Research has shown that a large majority of teachers believe there should be more teaching about climate change in schools, but an even larger majority don’t believe that they have received adequate training to educate students about it.
There are positive references to teacher training in the draft strategy, but there are few details. Much of the teacher training references mention science specifically, with a Primary Science Model Curriculum to be developed and access to high quality curriculum resources made available.
This is welcome, but a more comprehensive package needs to be offered so that training is provided to all teachers at all schools. This training should cover the essentials of climate change, how a school can respond and how all teachers can bring climate and nature into their lessons to enhance learning.
Continuing Professional Development sessions have been integrated into Green Schools Project’s Zero Carbon Schools programme, and in our pilot programme we started to demonstrate that access to this training improves outcomes for pupils.
- All schools to be zero carbon for energy use by 2030, significant reductions in carbon emissions for food, travel, and purchasing, and a plan for all schools to be fully zero carbon as soon as possible.

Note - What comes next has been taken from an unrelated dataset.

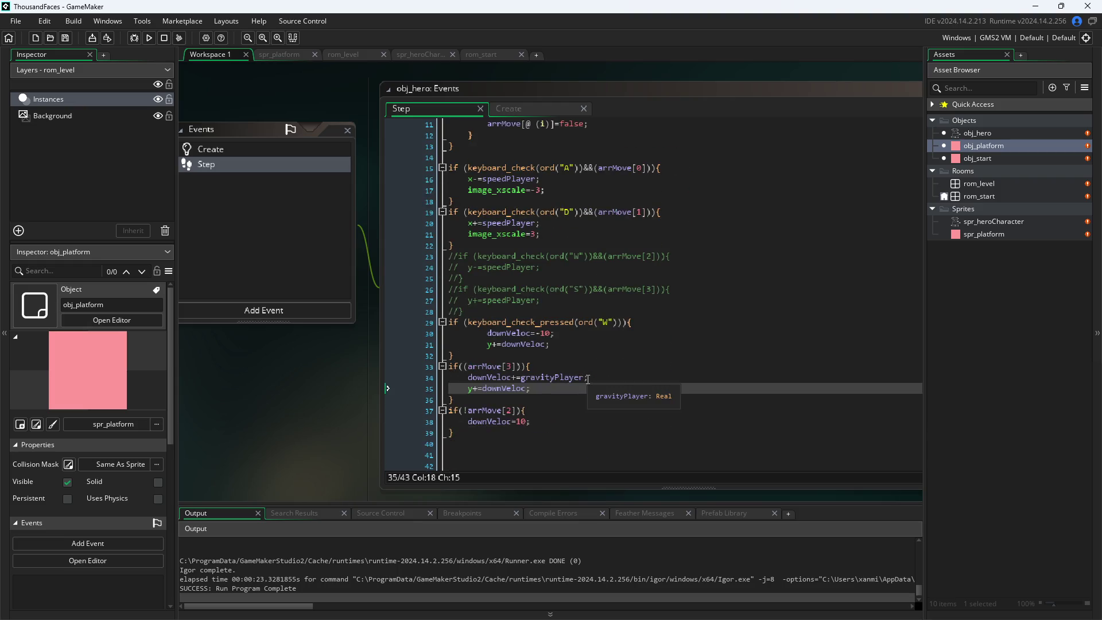
left_click(543, 333)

A target for all new school buildings to be zero carbon in operation by 2023 is excellent. More important, however, is for the 32,163 existing schools to reduce their carbon emissions as soon as possible. This requires urgent retrofitting of buildings and investing in zero carbon heating systems.

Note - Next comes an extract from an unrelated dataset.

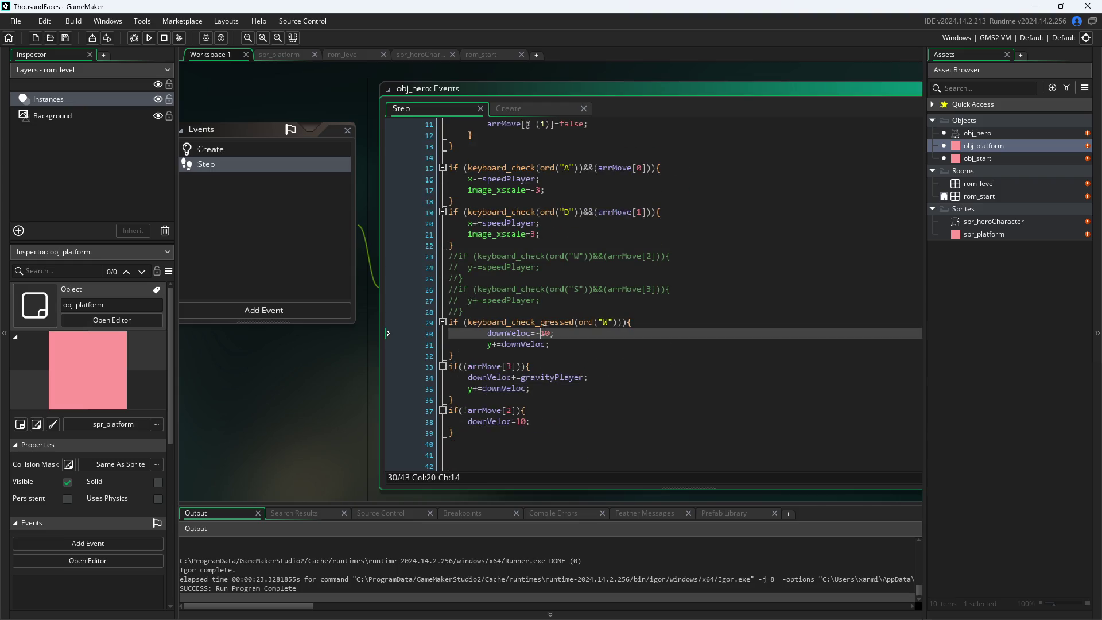
key("Down")
key("Down")
key("Down")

Beyond energy usage, to be truly zero carbon will require schools to have zero carbon emissions for their food, travel and purchasing. This will not be possible until the entire economy has reached zero carbon emissions. The current timeframe for that is 2050, which Green Schools Project considers much too late. However, within this framework, education settings need to be made a priority for encouraging decarbonisation in all areas.

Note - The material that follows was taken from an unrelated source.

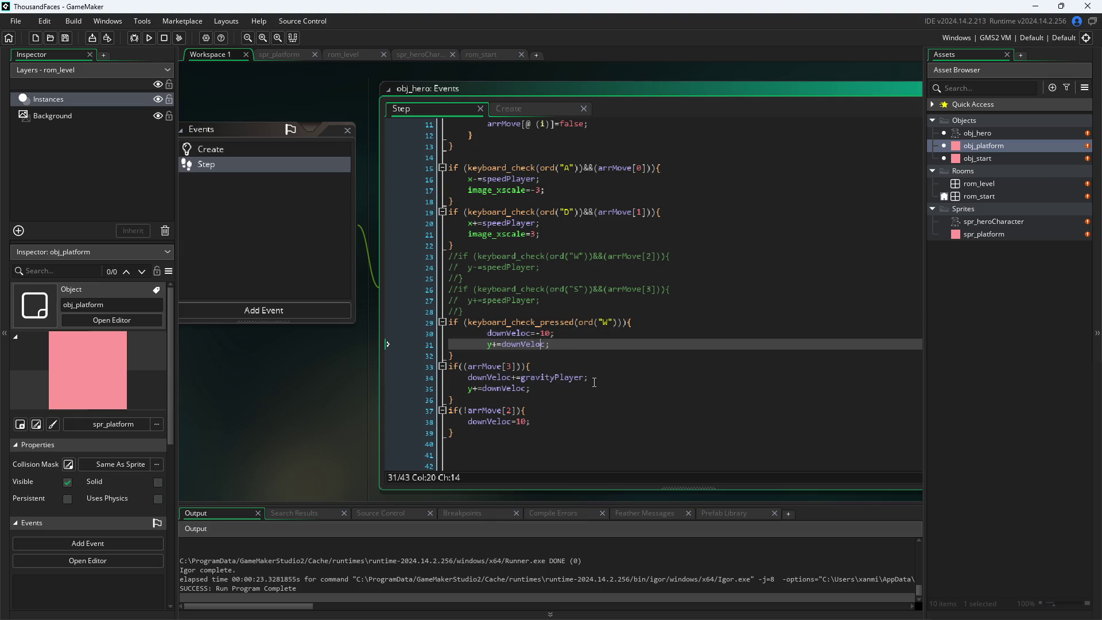
key("Left")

Education about climate change is more effective when it is done in a school that sets a positive example. Schools where heating is used inefficiently, vegetarian options on the menu are substandard and active travel is not encouraged are not likely to convince young people that the adults who are teaching them about climate change are taking it seriously themselves.
Schools should be required to calculate their carbon emissions on an annual basis and create action plans to reduce them. This will provide an opportunity for young people to be involved with and lead some of these reductions. Young people need to see action being taken to tackle climate change. This will inspire them to take this behaviour home and into their communities, creating a virtuous cycle of carbon reduction that will help to drive the transition to a zero-carbon society.
Conclusion
There are good aspects to the strategy, but much will depend on the support that schools receive to make it happen. There is considerable will and enthusiasm from school leaders, teachers, and pupils to do more to address climate change. To convert this into action, there will need to be funding, training and time allocated for schools to implement changes, underpinned by a curriculum that recognizes the importance of climate and nature education.